Caring is not creepy.

Wednesday, June 1, 2011

The Heat Is On

  It was a not so sunny 85ish degrees today. One of the first (if only) days this year so far that was that warm. The moths are out in force. Four times in the past twenty four hours, I've opened my car doors and a moth flew out from the crevice between the door and the car. And there were two in the office this afternoon. (I suggested we get a cat to take care of that problem.)
    But I'm not going to talk about the weather. The heat is on because I have 29 days to find a new apartment. My lease is up at the end of June and I not only refuse to stay and pay the outrageous (to put it mildly) month to month rent at my current apartment, but I also semi-refuse to move back in with my parents temporarily until I do find a place.
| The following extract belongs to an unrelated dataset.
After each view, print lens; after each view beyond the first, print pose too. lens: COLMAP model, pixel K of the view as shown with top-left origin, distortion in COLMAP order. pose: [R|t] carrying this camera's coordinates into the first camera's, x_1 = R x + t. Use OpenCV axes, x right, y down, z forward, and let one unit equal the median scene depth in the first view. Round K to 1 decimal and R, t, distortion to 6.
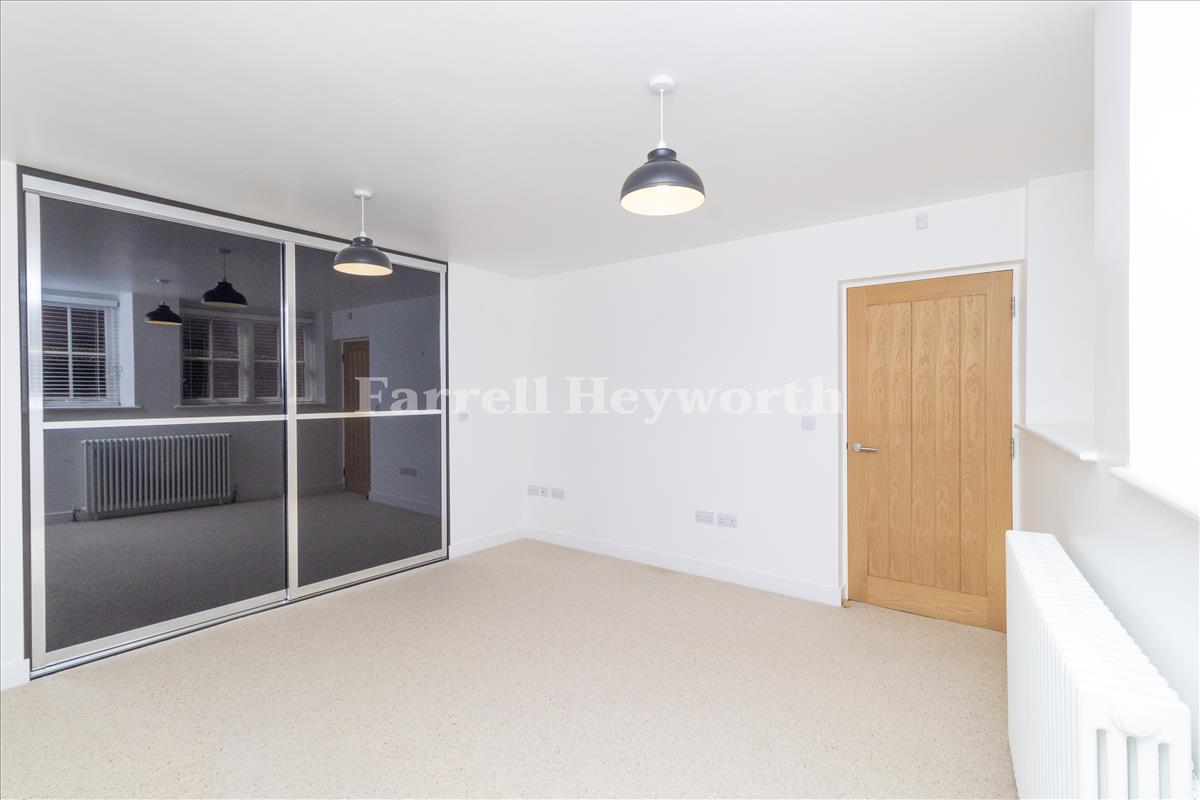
lens RADIAL K [[561.9, 0, 600.0], [0, 561.9, 400.0], [0, 0, 1]] dist [-0.015356, 0.000326]
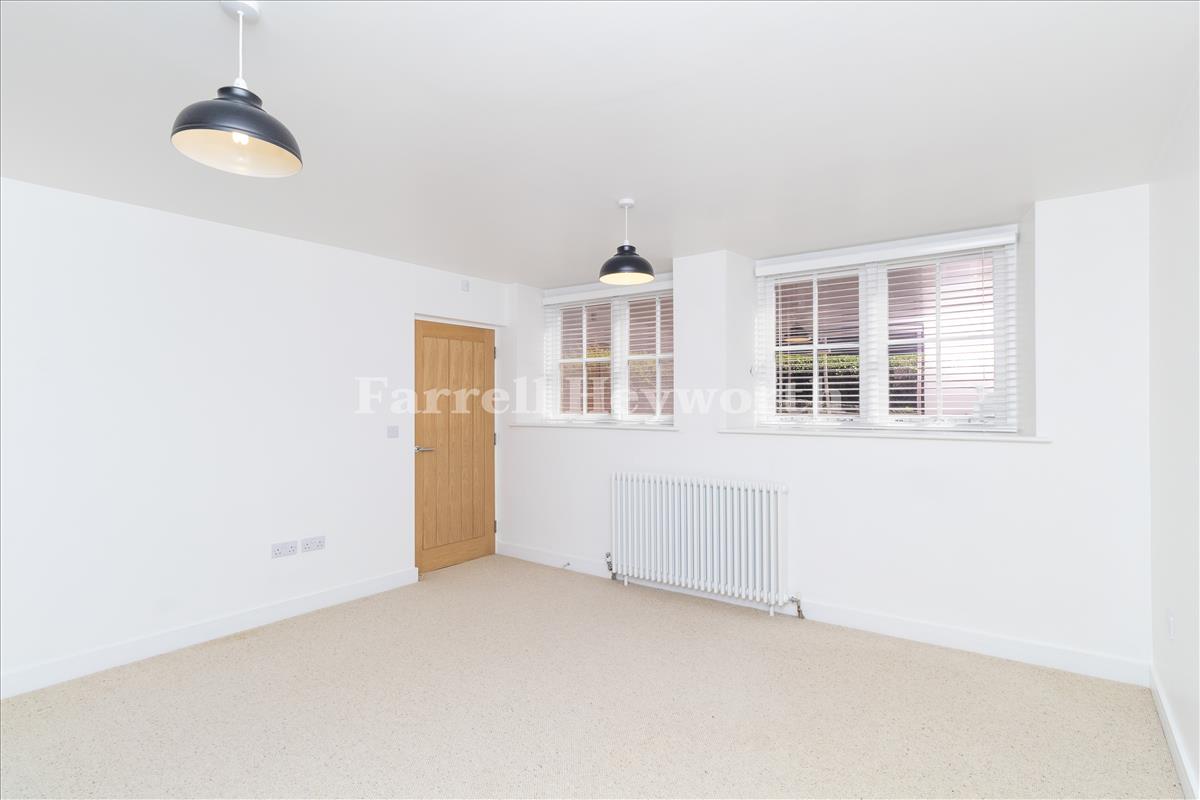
lens RADIAL K [[561.9, 0, 600.0], [0, 561.9, 400.0], [0, 0, 1]] dist [-0.015356, 0.000326]
pose [[-0.022516, 0.008498, 0.999710, -0.825876], [0.004991, 0.999952, -0.008387, -0.011742], [-0.999734, 0.004800, -0.022557, 0.655545]]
I was living there for about 3 and a half months last year after I got my job, but the commute is a little farther than I'd like, and I was hoping, trying to be a grown-up and all, that I wouldn't have to be in that position again.
    But it's sort of slim pickins. There are plenty of places out there, but many are either: A) too far from work; B) at the basement or ground level (I worry about flooding out here); C) too expensive for my barely double digit an hour salary; D) do not allow cats (I would like to finally bring my cat up to live with me so my dad can stop babysitting him for me); or E) just aren't very nice (old, bug infested, or in a bad neighborhood). I have a few prospects, which my wonderful boyfriend has agreed to call for me since I would rather not make personal phone calls while I'm at work. Hopefully there will be something out there. It doesn't need to be that big or fancy or modern. It'd just be nice if it had a dishwasher and would let me have my cat. I'm probably too picky, so it's good to have a second opinion along to keep that in check.
    On the bright side: I paid my last month's rent today to the apartment nazis I currently have a lease with. 
Countdown to new apartment: 29 days (or less). I hope.